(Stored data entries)
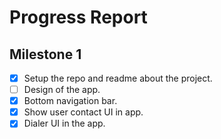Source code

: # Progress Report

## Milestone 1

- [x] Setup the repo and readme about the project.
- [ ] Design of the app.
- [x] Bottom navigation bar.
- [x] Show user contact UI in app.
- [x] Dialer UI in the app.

==

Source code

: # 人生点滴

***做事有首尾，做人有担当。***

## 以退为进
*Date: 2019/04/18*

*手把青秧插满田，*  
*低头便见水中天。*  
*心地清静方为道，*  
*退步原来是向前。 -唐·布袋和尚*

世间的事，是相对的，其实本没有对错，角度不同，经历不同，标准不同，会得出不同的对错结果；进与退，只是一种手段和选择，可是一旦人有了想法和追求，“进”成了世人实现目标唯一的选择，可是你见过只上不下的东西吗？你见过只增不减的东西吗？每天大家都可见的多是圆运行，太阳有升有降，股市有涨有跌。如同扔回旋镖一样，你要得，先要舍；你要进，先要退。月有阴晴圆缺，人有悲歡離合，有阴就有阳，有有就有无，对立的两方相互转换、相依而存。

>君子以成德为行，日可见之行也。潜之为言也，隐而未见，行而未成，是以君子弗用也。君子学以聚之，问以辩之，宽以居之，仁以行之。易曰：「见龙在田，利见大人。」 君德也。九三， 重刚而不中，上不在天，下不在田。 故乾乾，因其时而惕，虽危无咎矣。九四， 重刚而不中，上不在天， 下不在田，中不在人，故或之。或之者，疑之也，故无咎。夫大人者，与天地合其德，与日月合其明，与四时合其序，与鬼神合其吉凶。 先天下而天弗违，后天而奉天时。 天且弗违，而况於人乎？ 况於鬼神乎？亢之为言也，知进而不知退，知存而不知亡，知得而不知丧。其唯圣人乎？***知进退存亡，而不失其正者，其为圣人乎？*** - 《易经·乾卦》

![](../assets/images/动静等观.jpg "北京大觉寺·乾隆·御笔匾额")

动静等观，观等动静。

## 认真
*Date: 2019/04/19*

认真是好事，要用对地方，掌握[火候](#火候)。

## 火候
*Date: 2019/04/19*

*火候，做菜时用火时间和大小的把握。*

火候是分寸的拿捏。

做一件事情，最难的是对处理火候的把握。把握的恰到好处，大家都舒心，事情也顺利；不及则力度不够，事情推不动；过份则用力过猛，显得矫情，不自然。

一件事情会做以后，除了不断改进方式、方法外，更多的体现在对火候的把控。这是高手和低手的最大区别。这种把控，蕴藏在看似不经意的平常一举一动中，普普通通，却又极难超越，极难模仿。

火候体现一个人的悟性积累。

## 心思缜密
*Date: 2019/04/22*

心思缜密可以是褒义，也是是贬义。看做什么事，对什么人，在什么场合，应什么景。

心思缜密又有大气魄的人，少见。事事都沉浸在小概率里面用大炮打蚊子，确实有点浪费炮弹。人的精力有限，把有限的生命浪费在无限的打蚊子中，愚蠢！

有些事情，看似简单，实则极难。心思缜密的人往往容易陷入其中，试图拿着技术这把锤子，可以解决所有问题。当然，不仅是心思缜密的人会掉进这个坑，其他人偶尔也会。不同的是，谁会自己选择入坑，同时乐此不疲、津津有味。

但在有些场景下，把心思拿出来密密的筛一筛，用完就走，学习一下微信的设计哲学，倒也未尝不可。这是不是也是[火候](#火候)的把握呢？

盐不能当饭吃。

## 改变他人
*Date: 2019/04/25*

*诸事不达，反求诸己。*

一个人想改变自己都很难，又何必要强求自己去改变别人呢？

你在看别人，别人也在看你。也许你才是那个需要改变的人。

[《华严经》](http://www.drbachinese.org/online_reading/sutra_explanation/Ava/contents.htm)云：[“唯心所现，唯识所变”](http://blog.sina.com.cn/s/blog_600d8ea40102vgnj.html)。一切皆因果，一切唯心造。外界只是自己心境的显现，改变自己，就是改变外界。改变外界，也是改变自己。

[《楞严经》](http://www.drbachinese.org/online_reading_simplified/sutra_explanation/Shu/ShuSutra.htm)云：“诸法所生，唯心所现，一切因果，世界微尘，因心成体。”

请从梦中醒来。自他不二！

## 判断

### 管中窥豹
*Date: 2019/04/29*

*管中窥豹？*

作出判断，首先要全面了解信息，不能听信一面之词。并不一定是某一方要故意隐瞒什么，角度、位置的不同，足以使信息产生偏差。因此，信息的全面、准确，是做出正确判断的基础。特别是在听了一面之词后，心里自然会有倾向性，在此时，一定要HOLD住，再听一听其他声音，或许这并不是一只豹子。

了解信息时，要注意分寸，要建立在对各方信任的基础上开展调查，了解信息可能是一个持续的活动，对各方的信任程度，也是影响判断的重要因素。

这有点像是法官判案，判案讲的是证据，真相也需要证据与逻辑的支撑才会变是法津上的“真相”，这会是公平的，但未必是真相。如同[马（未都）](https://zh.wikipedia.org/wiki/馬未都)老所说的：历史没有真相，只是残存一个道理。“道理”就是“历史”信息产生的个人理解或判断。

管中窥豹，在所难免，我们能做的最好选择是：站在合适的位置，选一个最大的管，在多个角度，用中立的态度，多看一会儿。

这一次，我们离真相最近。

---

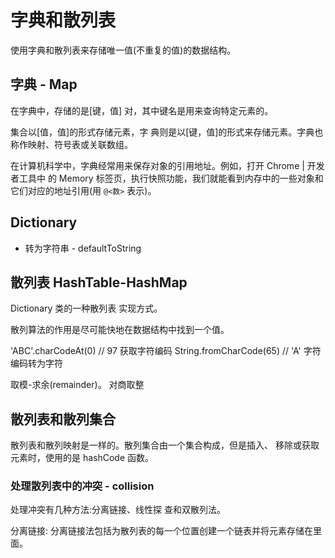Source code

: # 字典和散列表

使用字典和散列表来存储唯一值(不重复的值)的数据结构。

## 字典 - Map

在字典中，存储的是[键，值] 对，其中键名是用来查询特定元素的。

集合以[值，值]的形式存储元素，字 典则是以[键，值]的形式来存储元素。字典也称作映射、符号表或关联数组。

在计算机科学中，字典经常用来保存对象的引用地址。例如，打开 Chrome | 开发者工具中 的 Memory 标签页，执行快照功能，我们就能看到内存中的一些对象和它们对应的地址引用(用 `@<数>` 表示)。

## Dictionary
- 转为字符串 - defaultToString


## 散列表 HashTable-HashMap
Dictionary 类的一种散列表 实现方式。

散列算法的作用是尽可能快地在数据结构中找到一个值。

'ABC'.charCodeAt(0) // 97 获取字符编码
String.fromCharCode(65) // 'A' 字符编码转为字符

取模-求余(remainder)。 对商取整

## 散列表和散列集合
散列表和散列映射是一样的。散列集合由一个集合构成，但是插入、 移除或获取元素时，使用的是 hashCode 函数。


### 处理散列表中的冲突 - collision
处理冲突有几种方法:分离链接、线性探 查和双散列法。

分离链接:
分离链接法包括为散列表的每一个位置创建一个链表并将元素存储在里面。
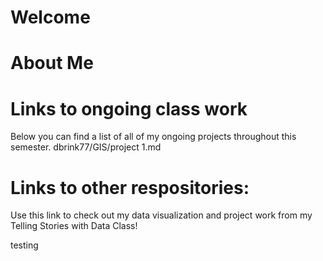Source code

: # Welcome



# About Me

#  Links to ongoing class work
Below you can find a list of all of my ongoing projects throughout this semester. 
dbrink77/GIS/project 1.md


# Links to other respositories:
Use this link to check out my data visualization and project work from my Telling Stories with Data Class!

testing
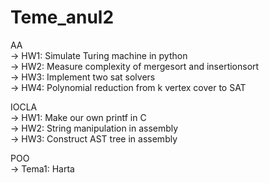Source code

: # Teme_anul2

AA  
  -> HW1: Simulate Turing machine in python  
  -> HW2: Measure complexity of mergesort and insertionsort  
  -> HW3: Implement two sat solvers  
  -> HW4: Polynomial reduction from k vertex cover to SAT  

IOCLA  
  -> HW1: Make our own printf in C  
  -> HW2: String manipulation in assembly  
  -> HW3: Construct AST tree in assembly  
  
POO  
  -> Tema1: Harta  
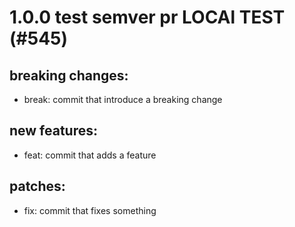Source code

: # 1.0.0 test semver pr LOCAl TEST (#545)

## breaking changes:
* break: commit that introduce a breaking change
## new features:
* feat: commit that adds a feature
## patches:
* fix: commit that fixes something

- [REQUEST]:
Which of the lines above include the word "work"? Copy each of them.

- [SOLVED PROBLEM]:
#  Links to ongoing class work
Use this link to check out my data visualization and project work from my Telling Stories with Data Class!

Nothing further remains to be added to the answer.